● **EXERCISE DETAILS**: Among the lines of data below, reproduce only those from the one with "[722,268,779,287] [521,291,911,313] [521,321,638,340]" through the one with "[508,401,830,421] // 2021-12-09", exactly as they stand, both ends included.

Revision tracking records:
= Beginning of Section =
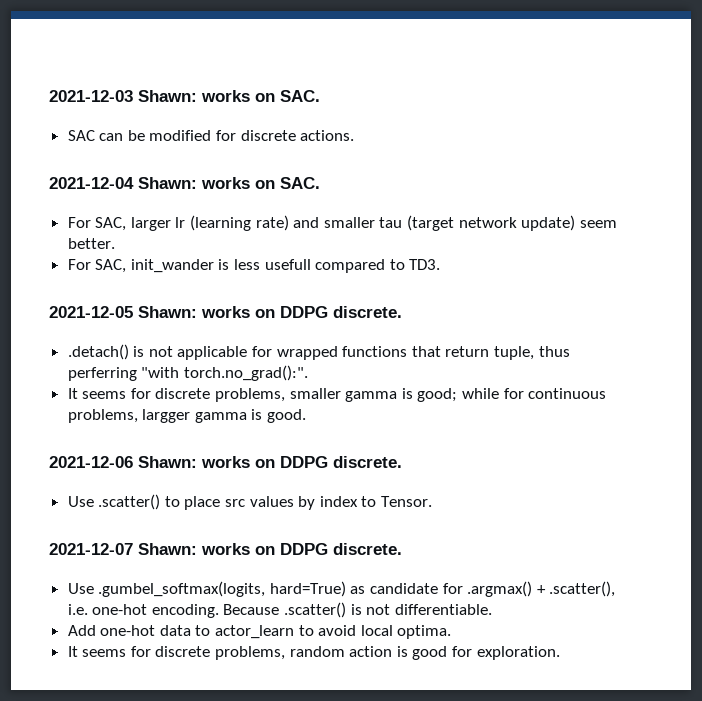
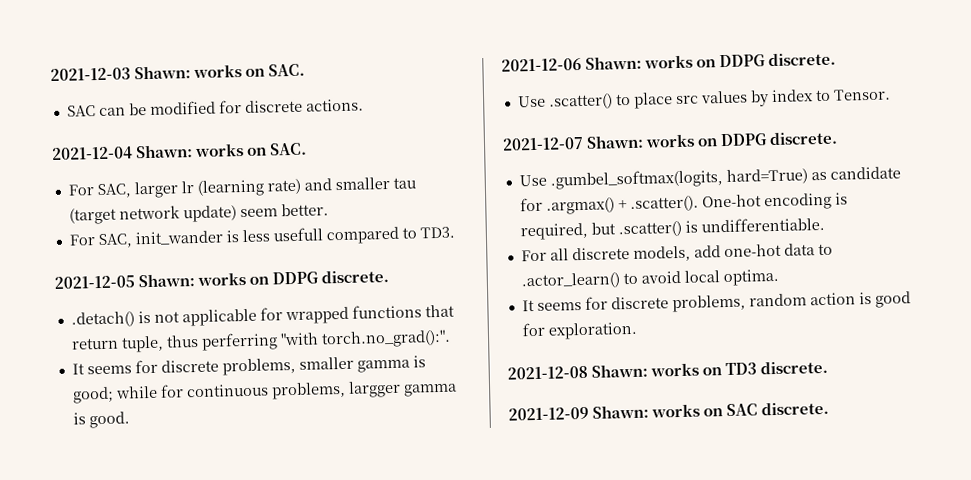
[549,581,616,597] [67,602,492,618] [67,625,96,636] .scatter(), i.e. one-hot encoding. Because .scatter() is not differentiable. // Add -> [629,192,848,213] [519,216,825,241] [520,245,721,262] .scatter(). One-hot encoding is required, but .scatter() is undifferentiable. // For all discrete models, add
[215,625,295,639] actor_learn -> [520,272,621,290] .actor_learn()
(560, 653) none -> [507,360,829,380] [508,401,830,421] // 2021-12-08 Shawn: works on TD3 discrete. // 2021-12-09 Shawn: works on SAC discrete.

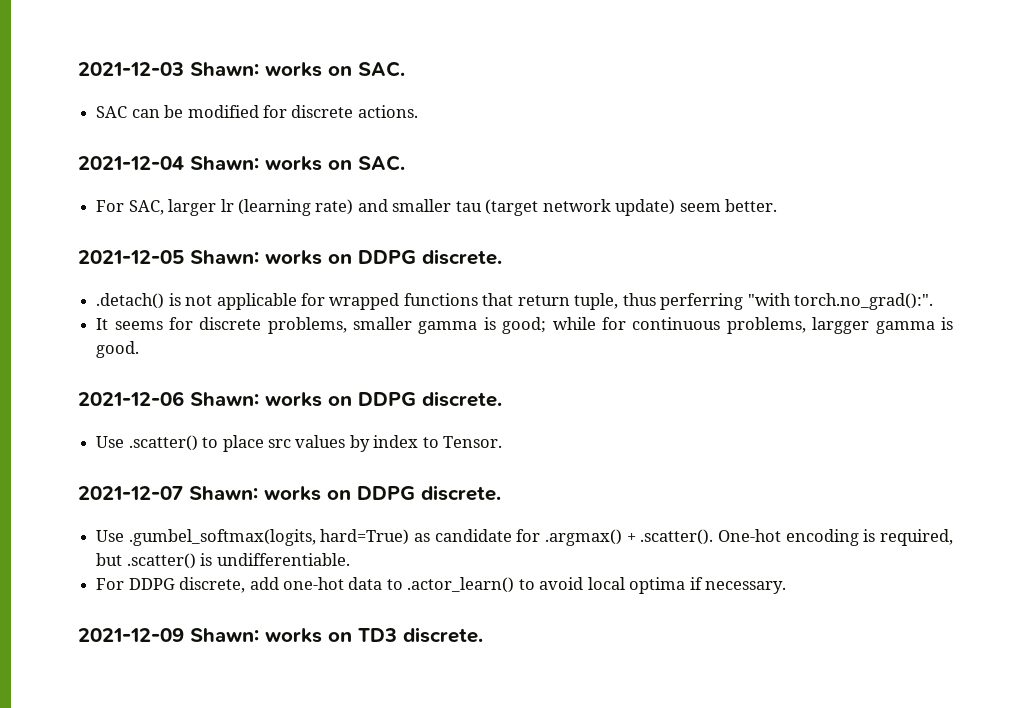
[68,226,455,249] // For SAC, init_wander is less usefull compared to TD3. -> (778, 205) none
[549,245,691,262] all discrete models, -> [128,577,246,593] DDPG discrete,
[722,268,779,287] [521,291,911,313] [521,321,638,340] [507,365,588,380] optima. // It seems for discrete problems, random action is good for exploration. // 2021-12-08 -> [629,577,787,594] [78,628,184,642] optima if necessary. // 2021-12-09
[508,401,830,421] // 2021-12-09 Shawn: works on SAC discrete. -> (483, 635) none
= End of Section =
= Beginning of Section =
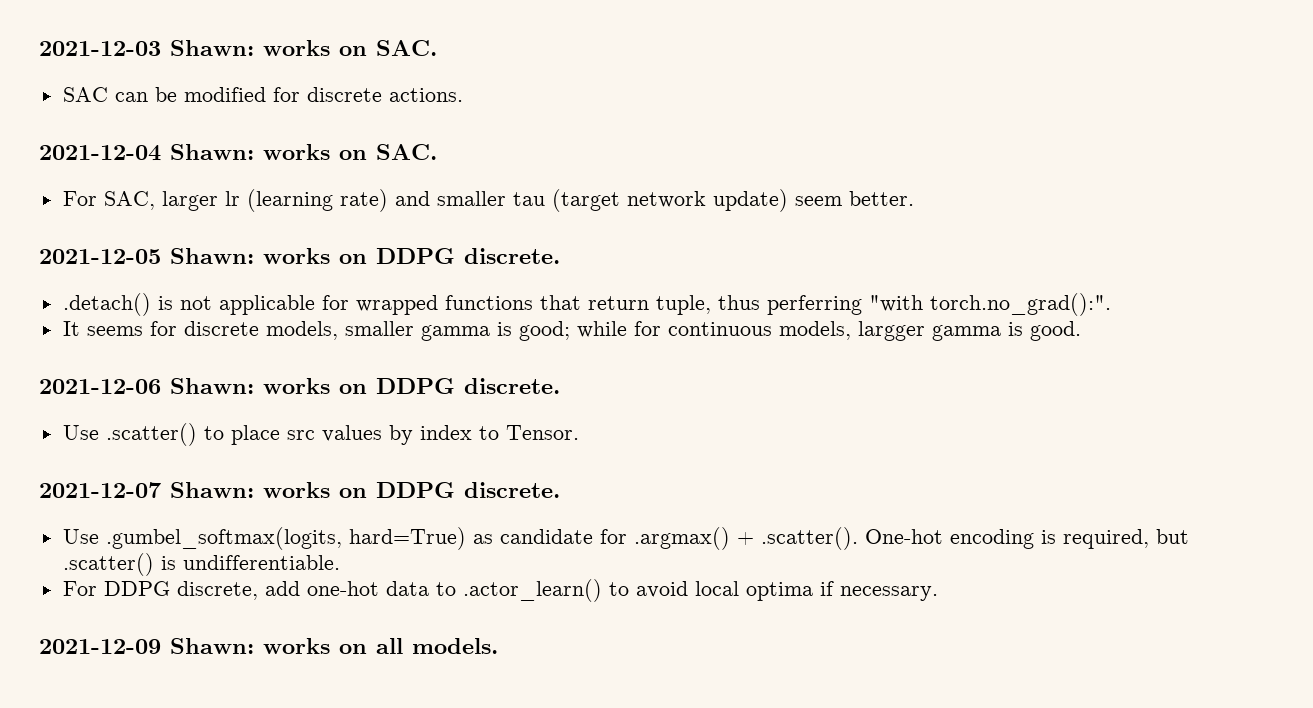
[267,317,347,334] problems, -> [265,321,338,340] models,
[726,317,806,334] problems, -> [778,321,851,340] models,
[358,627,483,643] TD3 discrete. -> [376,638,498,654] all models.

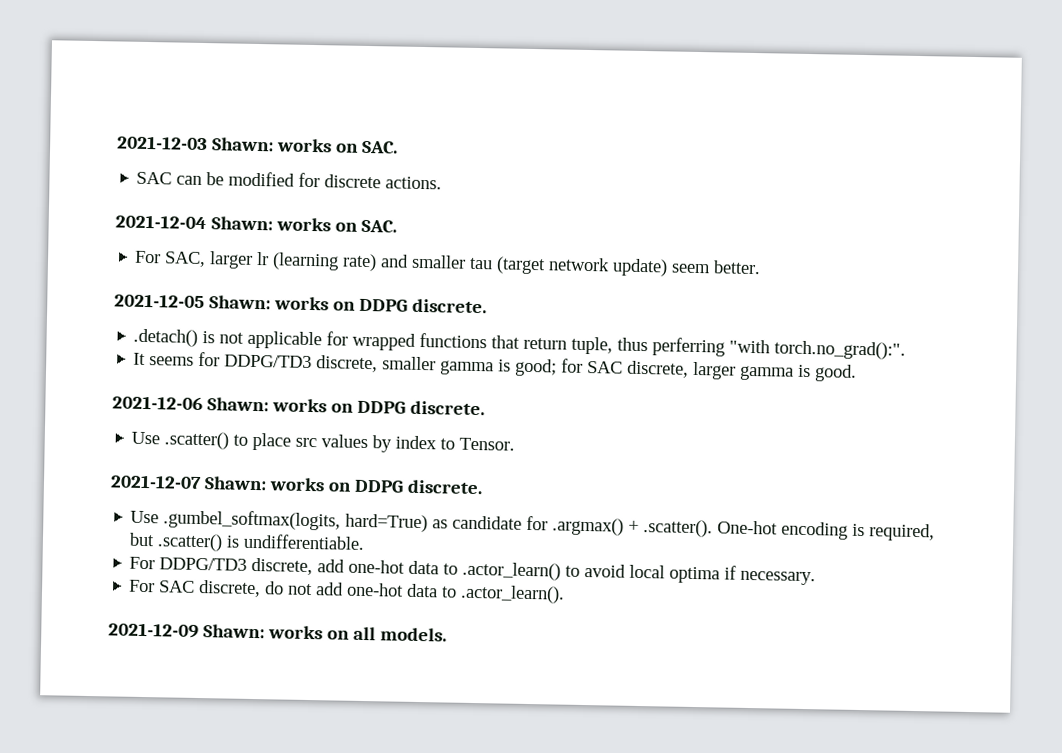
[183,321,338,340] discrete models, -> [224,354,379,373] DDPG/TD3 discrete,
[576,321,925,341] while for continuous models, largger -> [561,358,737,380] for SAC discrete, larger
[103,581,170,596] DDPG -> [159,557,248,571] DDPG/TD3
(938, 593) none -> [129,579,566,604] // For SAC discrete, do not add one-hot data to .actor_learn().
= End of Section =
● **SOLUTION TO THE EXERCISE**:
[722,268,779,287] [521,291,911,313] [521,321,638,340] [507,365,588,380] optima. // It seems for discrete problems, random action is good for exploration. // 2021-12-08 -> [629,577,787,594] [78,628,184,642] optima if necessary. // 2021-12-09
[508,401,830,421] // 2021-12-09 Shawn: works on SAC discrete. -> (483, 635) none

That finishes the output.